** Opening Data section block **

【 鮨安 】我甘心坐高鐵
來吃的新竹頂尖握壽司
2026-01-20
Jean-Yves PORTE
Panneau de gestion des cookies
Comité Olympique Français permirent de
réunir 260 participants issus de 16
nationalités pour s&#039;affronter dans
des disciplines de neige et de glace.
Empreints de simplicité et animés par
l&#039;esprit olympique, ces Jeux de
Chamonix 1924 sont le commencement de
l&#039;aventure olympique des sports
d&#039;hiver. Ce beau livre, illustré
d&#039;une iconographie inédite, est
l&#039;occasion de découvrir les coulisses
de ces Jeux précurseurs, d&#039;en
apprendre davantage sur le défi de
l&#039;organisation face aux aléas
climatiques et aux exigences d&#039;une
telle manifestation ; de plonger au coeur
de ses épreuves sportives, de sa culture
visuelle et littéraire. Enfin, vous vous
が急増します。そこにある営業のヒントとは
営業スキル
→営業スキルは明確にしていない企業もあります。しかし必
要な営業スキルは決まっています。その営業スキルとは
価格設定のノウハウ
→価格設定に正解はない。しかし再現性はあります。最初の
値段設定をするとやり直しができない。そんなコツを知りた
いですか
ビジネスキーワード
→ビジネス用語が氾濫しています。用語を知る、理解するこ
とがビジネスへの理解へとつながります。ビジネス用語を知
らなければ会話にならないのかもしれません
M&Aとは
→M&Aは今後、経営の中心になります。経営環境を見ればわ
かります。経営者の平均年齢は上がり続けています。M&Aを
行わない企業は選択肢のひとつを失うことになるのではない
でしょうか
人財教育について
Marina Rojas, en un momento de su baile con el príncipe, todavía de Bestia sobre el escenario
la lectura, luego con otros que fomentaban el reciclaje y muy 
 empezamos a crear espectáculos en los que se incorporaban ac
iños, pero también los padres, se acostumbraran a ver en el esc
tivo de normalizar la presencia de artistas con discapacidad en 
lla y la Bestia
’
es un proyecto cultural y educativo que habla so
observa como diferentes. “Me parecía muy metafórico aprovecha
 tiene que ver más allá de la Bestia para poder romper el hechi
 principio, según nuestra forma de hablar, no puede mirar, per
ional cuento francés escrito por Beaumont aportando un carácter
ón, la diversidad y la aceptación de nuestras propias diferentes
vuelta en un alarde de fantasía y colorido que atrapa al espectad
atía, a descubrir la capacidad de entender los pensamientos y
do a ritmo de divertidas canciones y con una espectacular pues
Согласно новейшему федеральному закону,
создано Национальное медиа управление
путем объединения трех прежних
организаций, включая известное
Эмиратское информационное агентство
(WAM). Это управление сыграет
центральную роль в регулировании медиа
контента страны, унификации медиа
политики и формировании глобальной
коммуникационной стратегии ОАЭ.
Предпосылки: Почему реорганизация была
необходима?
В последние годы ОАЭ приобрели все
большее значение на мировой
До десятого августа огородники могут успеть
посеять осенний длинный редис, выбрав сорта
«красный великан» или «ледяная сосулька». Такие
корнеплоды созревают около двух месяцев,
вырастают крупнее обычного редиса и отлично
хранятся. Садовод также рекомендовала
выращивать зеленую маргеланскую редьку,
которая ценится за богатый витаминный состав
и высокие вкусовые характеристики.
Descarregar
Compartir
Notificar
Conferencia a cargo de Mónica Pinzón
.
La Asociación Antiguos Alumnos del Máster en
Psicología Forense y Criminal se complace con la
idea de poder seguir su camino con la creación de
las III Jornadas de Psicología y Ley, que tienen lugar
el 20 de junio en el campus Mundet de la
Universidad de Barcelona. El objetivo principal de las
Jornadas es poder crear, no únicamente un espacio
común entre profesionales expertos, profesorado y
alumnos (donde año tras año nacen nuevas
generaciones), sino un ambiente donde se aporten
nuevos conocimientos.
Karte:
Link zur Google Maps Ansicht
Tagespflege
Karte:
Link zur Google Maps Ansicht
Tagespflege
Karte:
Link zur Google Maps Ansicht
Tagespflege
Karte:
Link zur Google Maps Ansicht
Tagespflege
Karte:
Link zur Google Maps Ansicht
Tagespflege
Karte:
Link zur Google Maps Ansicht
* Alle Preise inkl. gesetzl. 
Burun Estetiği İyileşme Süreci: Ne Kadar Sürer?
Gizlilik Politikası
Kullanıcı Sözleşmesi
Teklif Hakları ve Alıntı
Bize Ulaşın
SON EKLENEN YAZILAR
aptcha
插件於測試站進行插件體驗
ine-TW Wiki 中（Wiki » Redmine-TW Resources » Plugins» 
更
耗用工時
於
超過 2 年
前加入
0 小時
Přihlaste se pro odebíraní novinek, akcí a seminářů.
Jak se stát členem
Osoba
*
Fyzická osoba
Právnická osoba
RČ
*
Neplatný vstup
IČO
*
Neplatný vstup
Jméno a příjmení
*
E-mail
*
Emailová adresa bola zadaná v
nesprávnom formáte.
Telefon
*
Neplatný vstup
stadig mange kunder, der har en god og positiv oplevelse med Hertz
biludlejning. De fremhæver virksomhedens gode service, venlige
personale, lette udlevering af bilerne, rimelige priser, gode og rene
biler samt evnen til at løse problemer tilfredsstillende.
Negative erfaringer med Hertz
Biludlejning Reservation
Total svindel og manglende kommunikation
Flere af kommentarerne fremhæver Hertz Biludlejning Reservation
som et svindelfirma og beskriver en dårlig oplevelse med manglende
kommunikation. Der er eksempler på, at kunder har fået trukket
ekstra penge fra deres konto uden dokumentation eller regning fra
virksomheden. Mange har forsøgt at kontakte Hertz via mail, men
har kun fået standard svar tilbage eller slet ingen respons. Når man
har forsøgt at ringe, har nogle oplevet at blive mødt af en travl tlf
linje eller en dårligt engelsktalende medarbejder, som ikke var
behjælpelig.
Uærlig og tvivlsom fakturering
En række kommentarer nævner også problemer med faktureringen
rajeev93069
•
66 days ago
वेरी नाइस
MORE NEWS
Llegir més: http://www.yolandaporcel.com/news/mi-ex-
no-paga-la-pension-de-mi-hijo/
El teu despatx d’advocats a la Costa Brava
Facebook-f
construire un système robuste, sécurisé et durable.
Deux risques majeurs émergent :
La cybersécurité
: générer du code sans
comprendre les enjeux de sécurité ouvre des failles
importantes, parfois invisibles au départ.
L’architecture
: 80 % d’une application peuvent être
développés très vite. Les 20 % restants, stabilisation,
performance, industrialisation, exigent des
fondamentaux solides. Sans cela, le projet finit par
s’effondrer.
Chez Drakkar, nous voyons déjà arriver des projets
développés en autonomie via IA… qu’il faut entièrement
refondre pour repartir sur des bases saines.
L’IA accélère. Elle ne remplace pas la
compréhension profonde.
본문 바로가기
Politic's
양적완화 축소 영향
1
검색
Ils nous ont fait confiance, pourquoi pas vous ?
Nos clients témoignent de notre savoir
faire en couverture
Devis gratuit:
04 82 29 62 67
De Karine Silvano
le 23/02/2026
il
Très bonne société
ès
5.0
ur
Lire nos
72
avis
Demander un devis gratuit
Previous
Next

** Closing Data section block **

* _Task item_:
Convert all of the material above into a Markdown table with the columns Row and Line text. Give each non-blank line its own row, numbered in order.

* _Answer_:
| Row | Line text |
|---|---|
| 1 | 【 鮨安 】我甘心坐高鐵 |
| 2 | 來吃的新竹頂尖握壽司 |
| 3 | 2026-01-20 |
| 4 | Jean-Yves PORTE |
| 5 | Panneau de gestion des cookies |
| 6 | Comité Olympique Français permirent de |
| 7 | réunir 260 participants issus de 16 |
| 8 | nationalités pour s&#039;affronter dans |
| 9 | des disciplines de neige et de glace. |
| 10 | Empreints de simplicité et animés par |
| 11 | l&#039;esprit olympique, ces Jeux de |
| 12 | Chamonix 1924 sont le commencement de |
| 13 | l&#039;aventure olympique des sports |
| 14 | d&#039;hiver. Ce beau livre, illustré |
| 15 | d&#039;une iconographie inédite, est |
| 16 | l&#039;occasion de découvrir les coulisses |
| 17 | de ces Jeux précurseurs, d&#039;en |
| 18 | apprendre davantage sur le défi de |
| 19 | l&#039;organisation face aux aléas |
| 20 | climatiques et aux exigences d&#039;une |
| 21 | telle manifestation ; de plonger au coeur |
| 22 | de ses épreuves sportives, de sa culture |
| 23 | visuelle et littéraire. Enfin, vous vous |
| 24 | が急増します。そこにある営業のヒントとは |
| 25 | 営業スキル |
| 26 | →営業スキルは明確にしていない企業もあります。しかし必 |
| 27 | 要な営業スキルは決まっています。その営業スキルとは |
| 28 | 価格設定のノウハウ |
| 29 | →価格設定に正解はない。しかし再現性はあります。最初の |
| 30 | 値段設定をするとやり直しができない。そんなコツを知りた |
| 31 | いですか |
| 32 | ビジネスキーワード |
| 33 | →ビジネス用語が氾濫しています。用語を知る、理解するこ |
| 34 | とがビジネスへの理解へとつながります。ビジネス用語を知 |
| 35 | らなければ会話にならないのかもしれません |
| 36 | M&Aとは |
| 37 | →M&Aは今後、経営の中心になります。経営環境を見ればわ |
| 38 | かります。経営者の平均年齢は上がり続けています。M&Aを |
| 39 | 行わない企業は選択肢のひとつを失うことになるのではない |
| 40 | でしょうか |
| 41 | 人財教育について |
| 42 | Marina Rojas, en un momento de su baile con el príncipe, todavía de Bestia sobre el escenario |
| 43 | la lectura, luego con otros que fomentaban el reciclaje y muy  |
| 44 |  empezamos a crear espectáculos en los que se incorporaban ac |
| 45 | iños, pero también los padres, se acostumbraran a ver en el esc |
| 46 | tivo de normalizar la presencia de artistas con discapacidad en  |
| 47 | lla y la Bestia |
| 48 | ’ |
| 49 | es un proyecto cultural y educativo que habla so |
| 50 | observa como diferentes. “Me parecía muy metafórico aprovecha |
| 51 |  tiene que ver más allá de la Bestia para poder romper el hechi |
| 52 |  principio, según nuestra forma de hablar, no puede mirar, per |
| 53 | ional cuento francés escrito por Beaumont aportando un carácter |
| 54 | ón, la diversidad y la aceptación de nuestras propias diferentes |
| 55 | vuelta en un alarde de fantasía y colorido que atrapa al espectad |
| 56 | atía, a descubrir la capacidad de entender los pensamientos y |
| 57 | do a ritmo de divertidas canciones y con una espectacular pues |
| 58 | Согласно новейшему федеральному закону, |
| 59 | создано Национальное медиа управление |
| 60 | путем объединения трех прежних |
| 61 | организаций, включая известное |
| 62 | Эмиратское информационное агентство |
| 63 | (WAM). Это управление сыграет |
| 64 | центральную роль в регулировании медиа |
| 65 | контента страны, унификации медиа |
| 66 | политики и формировании глобальной |
| 67 | коммуникационной стратегии ОАЭ. |
| 68 | Предпосылки: Почему реорганизация была |
| 69 | необходима? |
| 70 | В последние годы ОАЭ приобрели все |
| 71 | большее значение на мировой |
| 72 | До десятого августа огородники могут успеть |
| 73 | посеять осенний длинный редис, выбрав сорта |
| 74 | «красный великан» или «ледяная сосулька». Такие |
| 75 | корнеплоды созревают около двух месяцев, |
| 76 | вырастают крупнее обычного редиса и отлично |
| 77 | хранятся. Садовод также рекомендовала |
| 78 | выращивать зеленую маргеланскую редьку, |
| 79 | которая ценится за богатый витаминный состав |
| 80 | и высокие вкусовые характеристики. |
| 81 | Descarregar |
| 82 | Compartir |
| 83 | Notificar |
| 84 | Conferencia a cargo de Mónica Pinzón |
| 85 | . |
| 86 | La Asociación Antiguos Alumnos del Máster en |
| 87 | Psicología Forense y Criminal se complace con la |
| 88 | idea de poder seguir su camino con la creación de |
| 89 | las III Jornadas de Psicología y Ley, que tienen lugar |
| 90 | el 20 de junio en el campus Mundet de la |
| 91 | Universidad de Barcelona. El objetivo principal de las |
| 92 | Jornadas es poder crear, no únicamente un espacio |
| 93 | común entre profesionales expertos, profesorado y |
| 94 | alumnos (donde año tras año nacen nuevas |
| 95 | generaciones), sino un ambiente donde se aporten |
| 96 | nuevos conocimientos. |
| 97 | Karte: |
| 98 | Link zur Google Maps Ansicht |
| 99 | Tagespflege |
| 100 | Karte: |
| 101 | Link zur Google Maps Ansicht |
| 102 | Tagespflege |
| 103 | Karte: |
| 104 | Link zur Google Maps Ansicht |
| 105 | Tagespflege |
| 106 | Karte: |
| 107 | Link zur Google Maps Ansicht |
| 108 | Tagespflege |
| 109 | Karte: |
| 110 | Link zur Google Maps Ansicht |
| 111 | Tagespflege |
| 112 | Karte: |
| 113 | Link zur Google Maps Ansicht |
| 114 | * Alle Preise inkl. gesetzl.  |
| 115 | Burun Estetiği İyileşme Süreci: Ne Kadar Sürer? |
| 116 | Gizlilik Politikası |
| 117 | Kullanıcı Sözleşmesi |
| 118 | Teklif Hakları ve Alıntı |
| 119 | Bize Ulaşın |
| 120 | SON EKLENEN YAZILAR |
| 121 | aptcha |
| 122 | 插件於測試站進行插件體驗 |
| 123 | ine-TW Wiki 中（Wiki » Redmine-TW Resources » Plugins»  |
| 124 | 更 |
| 125 | 耗用工時 |
| 126 | 於 |
| 127 | 超過 2 年 |
| 128 | 前加入 |
| 129 | 0 小時 |
| 130 | Přihlaste se pro odebíraní novinek, akcí a seminářů. |
| 131 | Jak se stát členem |
| 132 | Osoba |
| 133 | * |
| 134 | Fyzická osoba |
| 135 | Právnická osoba |
| 136 | RČ |
| 137 | * |
| 138 | Neplatný vstup |
| 139 | IČO |
| 140 | * |
| 141 | Neplatný vstup |
| 142 | Jméno a příjmení |
| 143 | * |
| 144 | E-mail |
| 145 | * |
| 146 | Emailová adresa bola zadaná v |
| 147 | nesprávnom formáte. |
| 148 | Telefon |
| 149 | * |
| 150 | Neplatný vstup |
| 151 | stadig mange kunder, der har en god og positiv oplevelse med Hertz |
| 152 | biludlejning. De fremhæver virksomhedens gode service, venlige |
| 153 | personale, lette udlevering af bilerne, rimelige priser, gode og rene |
| 154 | biler samt evnen til at løse problemer tilfredsstillende. |
| 155 | Negative erfaringer med Hertz |
| 156 | Biludlejning Reservation |
| 157 | Total svindel og manglende kommunikation |
| 158 | Flere af kommentarerne fremhæver Hertz Biludlejning Reservation |
| 159 | som et svindelfirma og beskriver en dårlig oplevelse med manglende |
| 160 | kommunikation. Der er eksempler på, at kunder har fået trukket |
| 161 | ekstra penge fra deres konto uden dokumentation eller regning fra |
| 162 | virksomheden. Mange har forsøgt at kontakte Hertz via mail, men |
| 163 | har kun fået standard svar tilbage eller slet ingen respons. Når man |
| 164 | har forsøgt at ringe, har nogle oplevet at blive mødt af en travl tlf |
| 165 | linje eller en dårligt engelsktalende medarbejder, som ikke var |
| 166 | behjælpelig. |
| 167 | Uærlig og tvivlsom fakturering |
| 168 | En række kommentarer nævner også problemer med faktureringen |
| 169 | rajeev93069 |
| 170 | • |
| 171 | 66 days ago |
| 172 | वेरी नाइस |
| 173 | MORE NEWS |
| 174 | Llegir més: http://www.yolandaporcel.com/news/mi-ex- |
| 175 | no-paga-la-pension-de-mi-hijo/ |
| 176 | El teu despatx d’advocats a la Costa Brava |
| 177 | Facebook-f |
| 178 | construire un système robuste, sécurisé et durable. |
| 179 | Deux risques majeurs émergent : |
| 180 | La cybersécurité |
| 181 | : générer du code sans |
| 182 | comprendre les enjeux de sécurité ouvre des failles |
| 183 | importantes, parfois invisibles au départ. |
| 184 | L’architecture |
| 185 | : 80 % d’une application peuvent être |
| 186 | développés très vite. Les 20 % restants, stabilisation, |
| 187 | performance, industrialisation, exigent des |
| 188 | fondamentaux solides. Sans cela, le projet finit par |
| 189 | s’effondrer. |
| 190 | Chez Drakkar, nous voyons déjà arriver des projets |
| 191 | développés en autonomie via IA… qu’il faut entièrement |
| 192 | refondre pour repartir sur des bases saines. |
| 193 | L’IA accélère. Elle ne remplace pas la |
| 194 | compréhension profonde. |
| 195 | 본문 바로가기 |
| 196 | Politic's |
| 197 | 양적완화 축소 영향 |
| 198 | 1 |
| 199 | 검색 |
| 200 | Ils nous ont fait confiance, pourquoi pas vous ? |
| 201 | Nos clients témoignent de notre savoir |
| 202 | faire en couverture |
| 203 | Devis gratuit: |
| 204 | 04 82 29 62 67 |
| 205 | De Karine Silvano |
| 206 | le 23/02/2026 |
| 207 | il |
| 208 | Très bonne société |
| 209 | ès |
| 210 | 5.0 |
| 211 | ur |
| 212 | Lire nos |
| 213 | 72 |
| 214 | avis |
| 215 | Demander un devis gratuit |
| 216 | Previous |
| 217 | Next |